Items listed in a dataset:
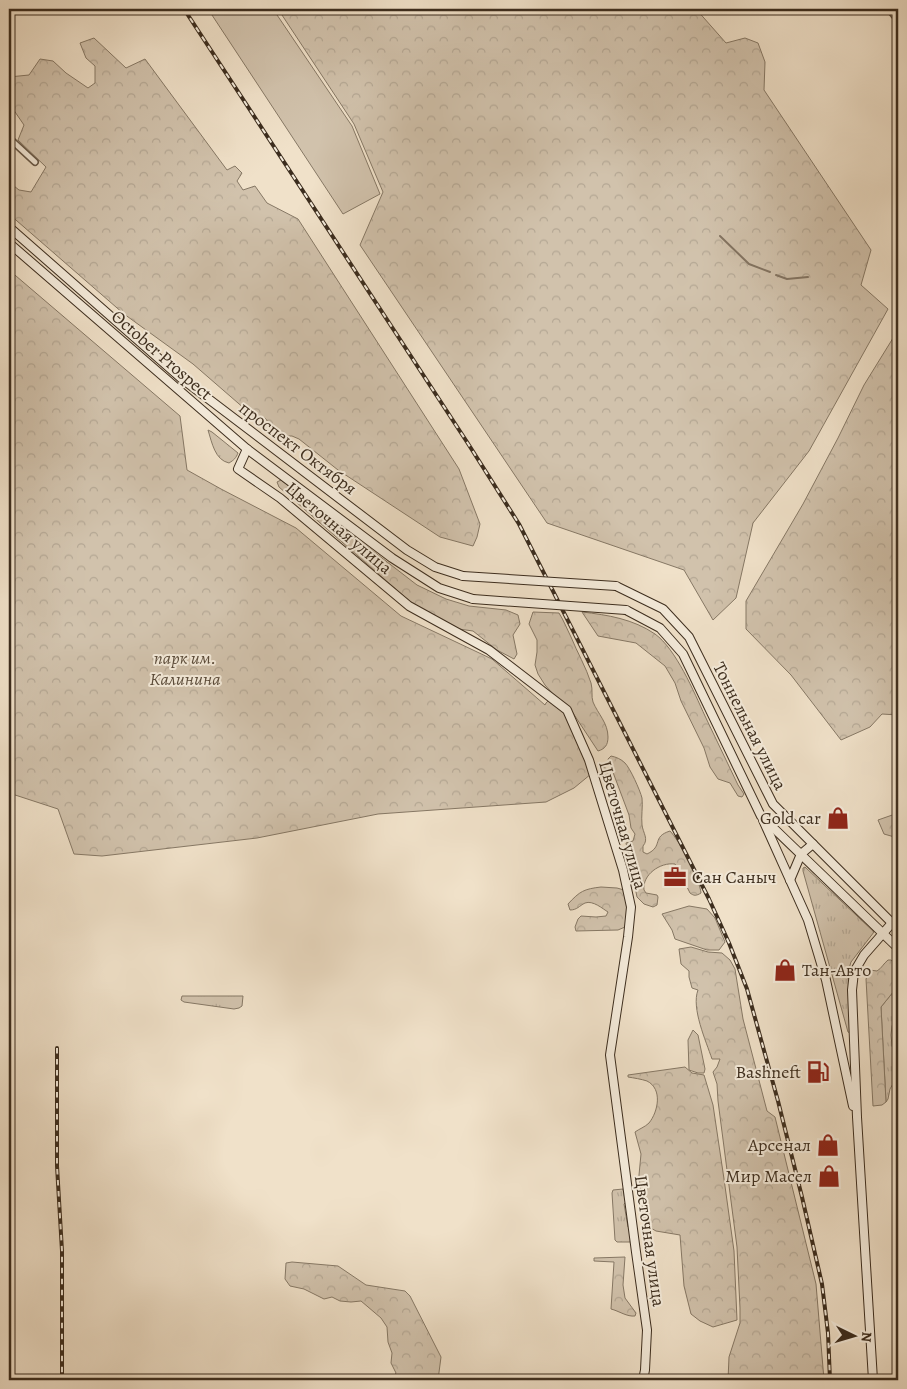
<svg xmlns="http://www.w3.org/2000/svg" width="907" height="1389" font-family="Alegreya,serif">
<defs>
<pattern id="grass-tufts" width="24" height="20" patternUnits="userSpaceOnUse" patternTransform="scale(1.25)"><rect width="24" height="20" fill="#d1c2ac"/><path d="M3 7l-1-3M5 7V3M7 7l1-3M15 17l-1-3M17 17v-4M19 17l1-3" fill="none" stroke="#b4a794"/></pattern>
<pattern id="forest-crowns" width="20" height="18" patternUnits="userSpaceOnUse" patternTransform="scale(1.25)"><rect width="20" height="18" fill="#d1c2ac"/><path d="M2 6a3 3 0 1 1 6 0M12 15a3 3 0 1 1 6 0" fill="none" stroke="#b4a794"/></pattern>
</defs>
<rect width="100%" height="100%" fill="#f0e1c9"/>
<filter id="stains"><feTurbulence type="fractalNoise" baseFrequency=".004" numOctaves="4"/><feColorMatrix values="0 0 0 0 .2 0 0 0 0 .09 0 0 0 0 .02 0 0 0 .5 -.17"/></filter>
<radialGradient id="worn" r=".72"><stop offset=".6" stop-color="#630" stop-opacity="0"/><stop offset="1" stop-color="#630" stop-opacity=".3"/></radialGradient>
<!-- grass -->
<g fill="url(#grass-tufts)" stroke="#867865">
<path d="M 208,430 L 212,432 L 238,453 C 236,458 234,460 229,463 C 215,460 212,443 208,430 Z"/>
<polygon points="805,867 874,932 851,962 848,972 850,1033 848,1032 803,871 803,868"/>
<polygon points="898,986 898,1003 894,1010 896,1017 892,1026 891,1035 892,1046 894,1051 898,1056 898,1075 890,1089 888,1099 886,1102 881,1007"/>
<polygon points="182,996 243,996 242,1006 239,1008 234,1009 184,1002 181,1000"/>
<polygon points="623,1189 626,1202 624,1204 628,1227 631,1230 632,1239 630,1242 617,1242 615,1240 612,1193 613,1190"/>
</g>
<!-- forest -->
<g fill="url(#forest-crowns)" stroke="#867865">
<polygon points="278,9 696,9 726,43 745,38 758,43 765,62 764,90 871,250 861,285 888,309 809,451 753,523 736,598 713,620 684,570 547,523 360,245 383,192 354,124"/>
<polygon points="94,38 126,68 145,59 227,170 235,166 242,173 237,181 243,190 255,186 267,203 298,219 459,469 480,524 477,537 473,546 440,537 338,470 299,439 292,436 279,436 265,418 253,416 193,364 124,314 9,214 9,182 19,190 31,192 46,167 18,140 24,125 13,109 9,77 29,75 40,59 53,61 66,73 88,88 95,83 95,66 86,58 80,43"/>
<polygon points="9,270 180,416 187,470 221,489 296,528 401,616 492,659 545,705 546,703 549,700 565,714 591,774 574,788 546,802 378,814 257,838 102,856 74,854 58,809 9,793"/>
<polygon points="898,330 898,715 882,714 870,727 841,740 791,675 746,629 746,601 803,504 838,438 864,385"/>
<polygon points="281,480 417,585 446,599 469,606 506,610 518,615 520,624 513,635 517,654 514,659 497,650 473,631 459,629 414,605 279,487 277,482"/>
<path d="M 533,612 L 559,613 C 564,621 567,629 571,637 C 577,652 586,667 591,683 C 593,690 591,696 593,702 C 598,714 608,723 608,737 C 608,745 605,749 598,751 L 569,707 L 553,694 L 545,685 L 538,674 L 535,665 L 537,652 L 537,640 L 529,624 Z"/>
<path d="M 582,612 C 608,615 633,619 655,634 C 676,649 694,692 705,716 C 716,739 727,762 738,785 L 744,794 L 742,797 L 738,796 L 730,783 L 718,779 L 710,767 L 704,748 L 681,701 L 675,683 L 665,666 L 636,643 L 598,636 Z"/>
<path d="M 611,756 C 616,757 621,759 625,763 C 630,768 640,790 642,798 C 643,807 641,816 642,825 C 643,833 649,839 643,846 L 643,852 L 647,854 C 664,846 651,837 670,831 C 679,840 700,880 701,893 C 696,896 694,896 690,893 L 678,869 L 675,864 C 660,862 642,875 644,890 L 646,893 L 657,895 L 658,897 L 657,905 L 653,907 L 644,904 L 637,897 L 626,843 L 633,841 L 635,834 L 631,828 L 629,815 L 608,759 Z"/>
<polygon points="604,767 608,770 626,824 624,829 621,829 601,770"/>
<polygon points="898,813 898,838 884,834 878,820"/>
<path d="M 601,887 L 617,888 L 624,890 L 628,910 L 625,927 L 618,930 L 576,931 L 575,927 L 578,919 L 581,916 L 596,917 L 606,916 L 608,912 C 603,909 593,900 585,903 C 579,906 577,910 570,910 L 568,904 C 580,891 584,889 601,887 Z"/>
<polygon points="689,906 707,909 715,918 725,942 719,950 707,950 675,939 672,930 662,914"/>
<path d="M 691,947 L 708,952 L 722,953 L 730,960 L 735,969 L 743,1019 L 767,1111 L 775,1117 L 816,1284 L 824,1380 L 728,1380 L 729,1357 L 740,1323 L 740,1308 L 737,1247 L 718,1101 L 717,1084 L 713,1072 L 717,1067 L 720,1059 L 712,1059 C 706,1041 691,1008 698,990 L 692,988 L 689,977 L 689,971 L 681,964 L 679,949 Z"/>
<path d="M 888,960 L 891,960 L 898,966 L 898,986 L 881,1007 L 886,1102 L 882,1105 L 873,1106 L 866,979 L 870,970 L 877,971 C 882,968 883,964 888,960 Z"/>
<polygon points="693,1030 698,1035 705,1069 704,1073 698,1073 689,1070 688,1040"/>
<path d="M 685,1067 L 692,1073 L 704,1075 L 713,1105 L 724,1179 L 734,1251 L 737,1320 L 713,1327 L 700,1321 L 691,1314 L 684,1286 L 680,1235 L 656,1231 L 644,1224 L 639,1175 L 641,1154 L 635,1132 C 639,1129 645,1127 649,1123 C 658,1112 663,1089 647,1081 C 641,1079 634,1078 628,1077 L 628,1075 Z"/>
<path d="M 625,1257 L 623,1285 L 625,1298 L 636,1313 L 635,1316 C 627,1317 619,1311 611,1309 L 614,1262 L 594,1261 L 594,1258 Z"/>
<polygon points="292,1262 338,1266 366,1285 405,1291 410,1296 441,1357 438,1380 392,1380 396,1373 391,1363 392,1353 388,1342 387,1327 381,1318 361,1301 351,1302 340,1301 332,1297 324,1299 304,1289 290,1286 285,1279 286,1263"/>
</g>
<!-- garden -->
<polygon fill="#d1c2ac" stroke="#867865" points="208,9 273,9 352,126 380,194 343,214"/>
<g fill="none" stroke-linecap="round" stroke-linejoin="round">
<!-- stream -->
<g stroke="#837462" stroke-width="2">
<polyline points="720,236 749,264 770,272"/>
<polyline points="776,275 787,279 808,277"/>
</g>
<defs>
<g id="street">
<polyline points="889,9 898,20"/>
<polyline points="9,138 35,162"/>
</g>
<g id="secondary">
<polyline points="9,227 181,378 407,550 435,567 463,576"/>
<polyline points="9,243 247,449 392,558 439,588 473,599"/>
<polyline points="247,449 238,469 280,498 409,606 489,650 567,710 589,760 623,870 631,907 628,937 610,1055 636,1252 647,1330 645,1370 643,1380"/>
<polyline points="616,586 663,609 689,637 773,804 898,929"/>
<polyline points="626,610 660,628 683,654 761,816 898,948"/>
<polyline points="763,820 808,920 826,980 853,1106"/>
<polyline points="790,880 801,854 813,844"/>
<polyline points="873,1380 857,1117 852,990 854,972 864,955 892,923"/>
</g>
</defs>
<!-- street casing -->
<use href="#street" stroke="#695a49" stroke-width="8"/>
<!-- secondary casing -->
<use href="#secondary" stroke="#3c2d1e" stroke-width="10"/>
<!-- street -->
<use href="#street" stroke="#f5ecdc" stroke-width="5"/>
<!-- secondary -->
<use href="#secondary" stroke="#f5ecdc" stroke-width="8"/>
<defs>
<g id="rail">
<polyline points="184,9 467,442 519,524 709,899 729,943 747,989 778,1101 802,1197 822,1284 828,1333 830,1380"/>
<polyline points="57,1048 57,1166 62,1251 62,1380"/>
</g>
</defs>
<!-- rail casing -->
<use href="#rail" stroke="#3c2d1e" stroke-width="4"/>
<!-- rail -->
<use href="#rail" stroke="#f5ecdc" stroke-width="2" stroke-dasharray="5.5" stroke-linecap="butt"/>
<defs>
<g id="secondary-bridge">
<polyline points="463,576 616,586"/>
<polyline points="473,599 626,610"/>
</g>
</defs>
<!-- secondary-bridge casing -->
<use href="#secondary-bridge" stroke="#3c2d1e" stroke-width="10" stroke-linecap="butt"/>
<!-- secondary-bridge -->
<use href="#secondary-bridge" stroke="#f5ecdc" stroke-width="8"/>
</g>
<!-- icons -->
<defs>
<symbol id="shop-bare" viewBox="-9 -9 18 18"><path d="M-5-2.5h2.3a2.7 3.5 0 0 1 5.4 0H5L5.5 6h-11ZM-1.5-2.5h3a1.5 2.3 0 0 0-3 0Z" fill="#8f2418" stroke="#f5ecdc" stroke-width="2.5" paint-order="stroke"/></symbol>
<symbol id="office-bare" viewBox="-9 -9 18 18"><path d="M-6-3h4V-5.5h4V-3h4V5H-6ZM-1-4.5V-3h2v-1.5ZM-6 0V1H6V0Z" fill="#8f2418" stroke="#f5ecdc" stroke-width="2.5" paint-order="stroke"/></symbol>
<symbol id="fuel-bare" viewBox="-9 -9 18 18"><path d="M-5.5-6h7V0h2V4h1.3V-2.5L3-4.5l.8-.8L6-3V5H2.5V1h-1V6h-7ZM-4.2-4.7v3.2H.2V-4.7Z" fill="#8f2418" stroke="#f5ecdc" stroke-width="2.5" paint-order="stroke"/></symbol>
</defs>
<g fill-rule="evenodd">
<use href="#shop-bare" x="822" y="802" width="32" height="32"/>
<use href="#office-bare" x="659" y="861" width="32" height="32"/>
<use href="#shop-bare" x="769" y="954" width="32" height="32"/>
<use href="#fuel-bare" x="802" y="1056" width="32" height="32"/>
<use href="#shop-bare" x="812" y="1129" width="32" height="32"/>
<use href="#shop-bare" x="813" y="1160" width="32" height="32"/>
</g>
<g text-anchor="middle" stroke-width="4" stroke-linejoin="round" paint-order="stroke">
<!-- street labels -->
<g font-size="18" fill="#3c2d1e" stroke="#f5ecdc">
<text transform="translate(162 355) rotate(41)" y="6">October Prospect</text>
<text transform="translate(298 448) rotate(37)" y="6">проспект Октября</text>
<text transform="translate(339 528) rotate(40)" y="6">Цветочная улица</text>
<text transform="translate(750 726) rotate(63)" y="6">Тоннельная улица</text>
<text transform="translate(623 825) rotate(74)" y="6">Цветочная улица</text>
<text transform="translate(650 1241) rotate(82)" y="6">Цветочная улица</text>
</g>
<!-- park labels -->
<g font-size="18" font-style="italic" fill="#5a4b3a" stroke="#f5ecdc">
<text x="185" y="664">парк им.<tspan x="185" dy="21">Калинина</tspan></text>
</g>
<!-- poi labels -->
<g font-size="18" fill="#3c2d1e" stroke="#f5ecdc" text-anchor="end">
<text x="821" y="824">Gold car</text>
<text x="692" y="883" text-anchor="start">Сан Саныч</text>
<text x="802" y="976" text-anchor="start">Тан-Авто</text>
<text x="801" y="1078">Bashneft</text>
<text x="811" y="1151">Арсенал</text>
<text x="812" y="1182">Мир Масел</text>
</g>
</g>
<!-- margin -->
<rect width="907" height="1389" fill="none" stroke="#f0e1c9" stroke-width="30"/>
<rect x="10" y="10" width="887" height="1369" fill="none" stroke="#3c2d1e" stroke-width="2.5"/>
<rect x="15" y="15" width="877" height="1359" fill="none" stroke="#3c2d1e"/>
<!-- north arrow -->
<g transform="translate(854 1336) rotate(95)" stroke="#f5ecdc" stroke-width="4" paint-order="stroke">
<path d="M0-4L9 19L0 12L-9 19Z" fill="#3c2d1e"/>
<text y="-8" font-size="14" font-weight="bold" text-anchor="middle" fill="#3c2d1e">N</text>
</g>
<rect width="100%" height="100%" filter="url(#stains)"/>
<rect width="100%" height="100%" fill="url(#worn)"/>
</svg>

▶ _Prompt_: From the entries above, show each line that includes the string "middle".

▶ _Answer to the exercise_:
<g text-anchor="middle" stroke-width="4" stroke-linejoin="round" paint-order="stroke">
<text y="-8" font-size="14" font-weight="bold" text-anchor="middle" fill="#3c2d1e">N</text>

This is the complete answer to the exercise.